Well, there’s plenty of advice out there, that’s for sure. It’s also true that nothing can really prepare you for parenthood. I found myself looking back a lot at my old self. How could I be her again? The person who had time and energy to wash and dry her hair. Day after day, in my new job, I’d just walk around in an exhausted state. My hair was low priority and usually hung around my face in unkempt strings. Probably the thing I missed most was the loss of mobility. Loading and unloading a baby in a car seat and packing a diaper bag was usually just too much trouble. Plus, who wants to mess with a delicate infant nap schedule? I actually fantasized about going back to work. That’s how hard it is to be a stay at home mom.

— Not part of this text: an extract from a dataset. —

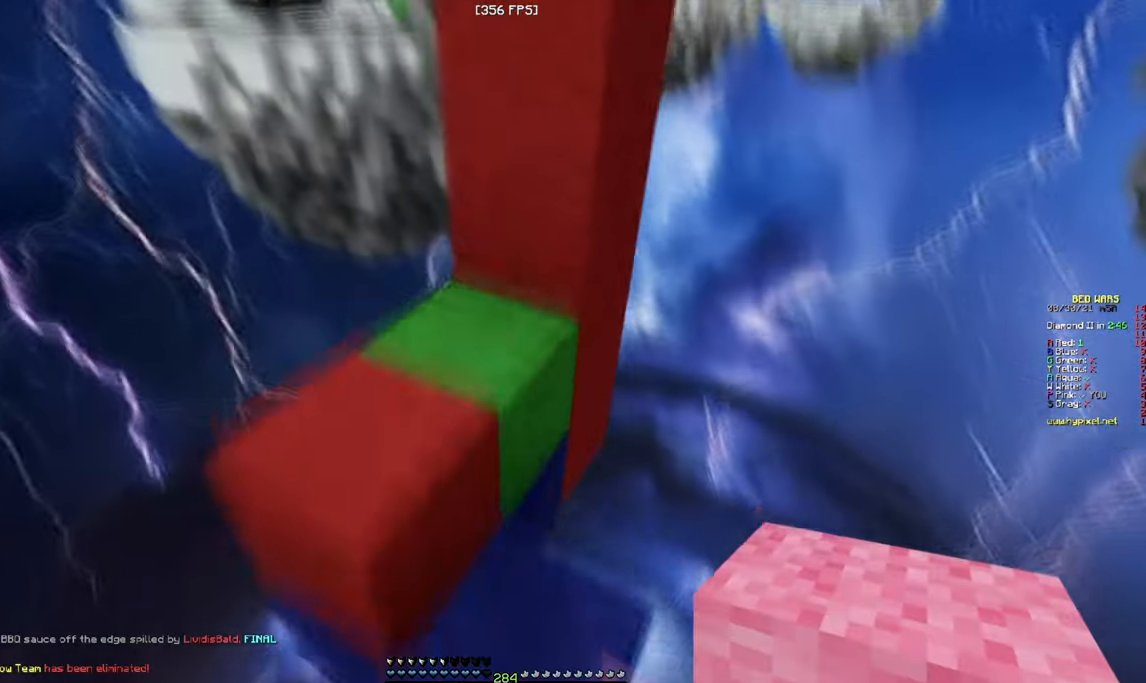
{"keys": [], "mouse": ["right"], "events": [[134, "mouse_right", "down"], [167, "w", "up"]]}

However, I’m sure any working mom will tell you their lives are forever changed, too. If you go back to work, you’re now a Working Mom, subject to child care emergencies, unexpected days at home caring for sick babies, and daycare pickup times. No matter what you do, you’re not getting your old self back.
That’s why the best advice I’ve gotten as a new mom is to grieve. Sounds pretty ungrateful. Well, the fact is in gaining a baby, you’re losing your old self. Instead of trying fruitlessly to get that person back, take a little time to grieve.

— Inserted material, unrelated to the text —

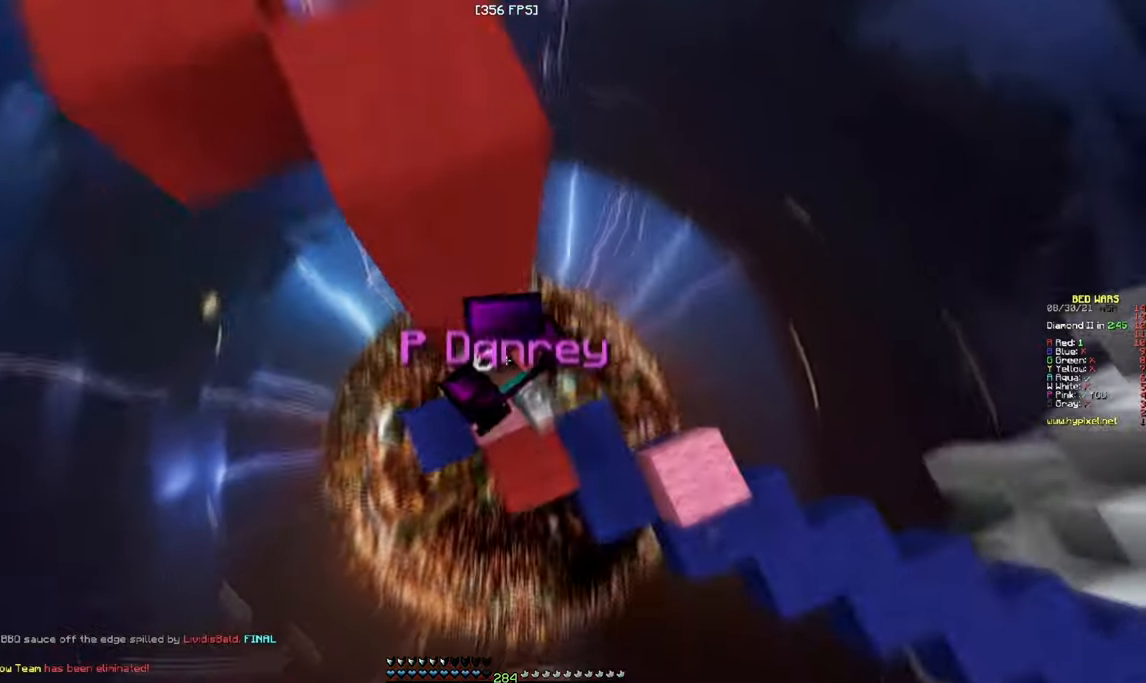
{"keys": [], "mouse": ["right"], "events": []}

Grief gets a bad rap. Who wants to be in mourning? Who wants to be around a mourner? It seems much more admirable to be someone who can roll with the punches and stay upbeat no matter what. But grief allows you to acknowledge a loss in your life and gives you permission to feel sadness. It’s a path toward healing that ultimately ends in acceptance of your loss, allowing you to move on as your new self. Ideally, it’s a process, not a wallowing.
As a new mom, the advice to grieve came like a breath of fresh air. So much of the dialogue about surviving parenthood focuses on the illusion of being able to feel the way you did before. “Go out as a couple!” “Do something for yourself for an hour a day!” It’s just not adequate. It’s not the same. It’s not a return to your old version of normalcy.
If you’ve just had a baby, take it easy on yourself. You know if you need to grieve, and I encourage you to do so. You got this. You just need to get through the grief. Take a deep breath, take some time to look back and reflect, and then turn your gaze forward to all the beautiful and challenging moments ahead.